In our study, frequent risk factors for hospital hip fracture were the presence of dementia, confusional syndrome and malnutrition. Interventions designed to reduce the predisposing factors of delusion and confusion have been shown to be useful. Maracantonio et al [23], using a geriatric survey model in surgical patients with hip fracture, were able to reduce the incidence of delusion by almost 30%. With respect to malnutrition, other authors have previously considered the utility of a nutritional intervention in patients admitted with hip fracture, indicating that this helps to reduce the total number of days with delusion, the occurrence of pressure sores and hospitalization time [24]. In this study individuals living in institutions were almost two times more likely to sustain a hip fracture than those living in private homes. Institutionalized older people have increased prevalence of chronic illness, cognitive disorders, impairments of vision, strength and neuromuscular functioning and are frequently on polymedication [2527]. Such individuals may be less exposed to the sun than those living in private homes and may have lower levels of vitamin D, thus placing them at increased risk of osteoporosis and possible muscle weakness [28].

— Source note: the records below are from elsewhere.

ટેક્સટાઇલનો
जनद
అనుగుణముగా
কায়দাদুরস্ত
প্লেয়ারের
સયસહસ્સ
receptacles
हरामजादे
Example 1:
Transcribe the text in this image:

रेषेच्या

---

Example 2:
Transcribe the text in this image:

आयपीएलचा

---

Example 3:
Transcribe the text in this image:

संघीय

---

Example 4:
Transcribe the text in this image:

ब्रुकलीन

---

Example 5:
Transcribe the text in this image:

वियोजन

The characteristics of the data base limit the clinical information to events happening only during admission. This is a limitation of the study as we ignore evolution time of diseases and risk factors and thus cannot establish a temporal relationship between hip fracture and this information. In other cases information related to hip fracture may not have been recorded in an effort to protect the reputation of physicians, other healthcare workers or the hospital center, or simply because the description of the complication is not very specific and cannot be properly interpreted. Nevertheless, given the clinical importance of hip fracture, it is unlikely that it will be omitted from the hospital discharge report. Another noteworthy limitation is that the administrative database did not include the treatments received by patients during admission. Falls during hospitalization are not recorded in the data base although it is a well known fact their direct association with fractures.

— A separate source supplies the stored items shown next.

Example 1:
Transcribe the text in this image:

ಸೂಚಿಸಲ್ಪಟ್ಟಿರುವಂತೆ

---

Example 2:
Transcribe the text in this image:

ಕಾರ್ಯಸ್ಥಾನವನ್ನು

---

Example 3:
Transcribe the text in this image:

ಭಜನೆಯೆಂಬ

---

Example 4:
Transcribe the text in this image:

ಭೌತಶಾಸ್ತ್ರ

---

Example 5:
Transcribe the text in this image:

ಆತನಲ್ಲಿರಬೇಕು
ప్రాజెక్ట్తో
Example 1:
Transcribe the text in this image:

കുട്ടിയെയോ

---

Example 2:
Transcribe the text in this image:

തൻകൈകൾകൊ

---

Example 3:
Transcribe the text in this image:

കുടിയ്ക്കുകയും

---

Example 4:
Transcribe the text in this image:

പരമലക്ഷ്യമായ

The results of our study suggest that patients admitted to internal medicine wards, showing some of the risk factors which we have pointed out for hip fracture such as very old age, female sex, admission from residence, the presence of malnutrition, delirium and dementia, should be identified early during admission in order to implement programmes directed to the prevention of falls and hip fractures. Even with the aforementioned limitations, the results of our study suggest that patients admitted to medical services with some of the risk factors identified should prompt the implementation of an individual programme of early detection of falls during admission. Fall prevention requires multidisciplinary strategies, which should first include adequate screening of patients to identify those at risk, a suitable protocol for the prevention of falls during admission, early intervention of delusional syndrome and proper drug prescriptions in these patients. Structural measures, such as changes in room and bath facilities, adjusted bed height, antislip stockings, appropriate lightning, pressure mats, and hip protectors, changes in room and bath furnishings, should also be implemented. Finally it is important to train nursing and medical personnel to recognize the risk factors for this complication [29, 30].

Conclusion

In the present study we report the incidence of hip fractures during hospital admissions to Spanish internal medicine services, which was almost 6 times higher than in patients who underwent surgery. In-hospital hip fracture notably increased mortality during admission, doubling the mean stay and mean cost of admission. For that reason, we stress the importance of designing and applying multidisciplinary plans capable to reduce the incidence of hip fractures in hospitalized patients.